In April 1995, the government announced that the Bathore squatters would be evicted. In response, the squatters took the deputy prime minister Tritan Shehu hostage and the government was forced to back down, later claiming Bathore was a model settlement and promising to legalize it; President of the World Bank James Wolfensohn later visited the site. By April 2003, the 40,000 squatters were tired of the unmet promises and told the government that if progress was not made by 21 April they would start an insurrection. There was no response, so on 24 April they blocked the main road and marched on Tirana; the government then pledged to meet all the demands of the squatters regarding better amenities except the one requesting a hospital. Squatters from other areas such as the 22,000 inhabitants of Kënet also protested and by 2012, Bathore had paved roads and a public transport link to Tirana.

Elsewhere, other squatters were evicted. For example in 1995 soon after the settlers of Bathore fought off eviction, 170 squatters on the Lezhë plain were evicted. The following year, the Albanian Police battled hundreds of squatters when it enforced an eviction order in the northern suburbs of Tirana.

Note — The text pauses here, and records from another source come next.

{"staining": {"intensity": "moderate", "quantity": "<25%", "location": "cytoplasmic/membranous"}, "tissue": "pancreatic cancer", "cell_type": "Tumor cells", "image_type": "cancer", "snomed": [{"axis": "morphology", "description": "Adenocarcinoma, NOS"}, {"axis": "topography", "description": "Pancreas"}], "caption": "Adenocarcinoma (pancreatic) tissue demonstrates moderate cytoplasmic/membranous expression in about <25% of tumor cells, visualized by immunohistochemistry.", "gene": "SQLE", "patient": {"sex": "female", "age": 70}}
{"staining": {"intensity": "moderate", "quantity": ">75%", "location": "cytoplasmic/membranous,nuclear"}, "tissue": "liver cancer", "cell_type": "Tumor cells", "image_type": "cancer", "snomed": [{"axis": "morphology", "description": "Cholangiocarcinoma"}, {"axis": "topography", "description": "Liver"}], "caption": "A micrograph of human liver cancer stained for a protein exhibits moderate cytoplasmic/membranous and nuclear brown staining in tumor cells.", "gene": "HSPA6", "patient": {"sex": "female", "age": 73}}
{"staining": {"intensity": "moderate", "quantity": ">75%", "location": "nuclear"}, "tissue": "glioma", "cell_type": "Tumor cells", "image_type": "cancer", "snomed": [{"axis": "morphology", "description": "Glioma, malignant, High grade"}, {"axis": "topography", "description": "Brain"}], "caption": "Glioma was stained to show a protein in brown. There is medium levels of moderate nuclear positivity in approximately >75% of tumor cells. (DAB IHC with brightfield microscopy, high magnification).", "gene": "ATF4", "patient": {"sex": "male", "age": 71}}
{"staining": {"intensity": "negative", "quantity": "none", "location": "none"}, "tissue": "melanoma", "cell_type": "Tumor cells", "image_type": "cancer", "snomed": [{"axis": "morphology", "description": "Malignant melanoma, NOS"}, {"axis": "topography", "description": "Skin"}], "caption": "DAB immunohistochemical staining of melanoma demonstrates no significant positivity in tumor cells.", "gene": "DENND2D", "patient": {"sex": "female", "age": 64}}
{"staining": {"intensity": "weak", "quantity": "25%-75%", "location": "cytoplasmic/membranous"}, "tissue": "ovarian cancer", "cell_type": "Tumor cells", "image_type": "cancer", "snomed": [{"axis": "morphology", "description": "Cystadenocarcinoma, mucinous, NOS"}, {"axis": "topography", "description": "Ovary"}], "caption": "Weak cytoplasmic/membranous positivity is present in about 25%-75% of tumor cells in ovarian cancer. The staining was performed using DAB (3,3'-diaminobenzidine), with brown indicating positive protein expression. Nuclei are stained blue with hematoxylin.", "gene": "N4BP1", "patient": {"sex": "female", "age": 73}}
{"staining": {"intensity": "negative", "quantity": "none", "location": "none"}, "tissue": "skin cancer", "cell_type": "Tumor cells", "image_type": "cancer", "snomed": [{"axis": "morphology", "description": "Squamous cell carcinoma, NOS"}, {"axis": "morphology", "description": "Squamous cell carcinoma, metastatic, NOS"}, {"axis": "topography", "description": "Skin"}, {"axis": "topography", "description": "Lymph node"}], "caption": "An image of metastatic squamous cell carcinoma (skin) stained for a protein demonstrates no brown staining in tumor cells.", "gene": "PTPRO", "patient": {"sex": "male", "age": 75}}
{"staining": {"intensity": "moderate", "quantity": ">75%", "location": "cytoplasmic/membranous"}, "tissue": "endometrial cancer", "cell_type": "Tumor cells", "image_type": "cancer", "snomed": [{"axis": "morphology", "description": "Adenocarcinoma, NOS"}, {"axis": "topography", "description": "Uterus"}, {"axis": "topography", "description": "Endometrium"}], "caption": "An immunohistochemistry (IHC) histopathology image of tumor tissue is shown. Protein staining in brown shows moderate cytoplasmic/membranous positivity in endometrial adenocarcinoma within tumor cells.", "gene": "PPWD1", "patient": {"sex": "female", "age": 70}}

Squatters have sometimes occupied severely polluted sites, such as a derelict factory in Vlorë or the former chemical plant at Porto Romano in Durrës. As of 2002, around 6,000 people were living on the latter contaminated site. Chemicals such as chlorobenzene, chromium 6 and lindane were present at dangerously high levels yet the squatters distrusted officials who warned them and the state had no budget to secure the site. The World Heritage Site Butrint National Park has been looted in periods of instability, so squatters there have been tolerated as guardians against theft and poaching.

== Recent events ==
During the 2005 parliamentary elections, the Democratic Party proposed legalizing the squatter settlements, following the ideas of Hernando De Soto. Once in power, it gave land titles to squatters, compensated pre-Communist owners of squatted land and upgraded settlements. The Agency of Legalization, Upgrading, and Integration of Informal Zones and Buildings (ALUIZNI) was founded in 2006 and three years later it had legalized 16,500 homes on 152 settlements. It had also identified 10,000 homes that were existing in unpermitted areas and had evicted homes that were blocking the construction of public infrastructure. The director of ALUIZNI estimated there were 400,000 illegally constructed buildings nationwide. As of 2020, 25 per cent of the population of Albania's cities lived in informal settlements.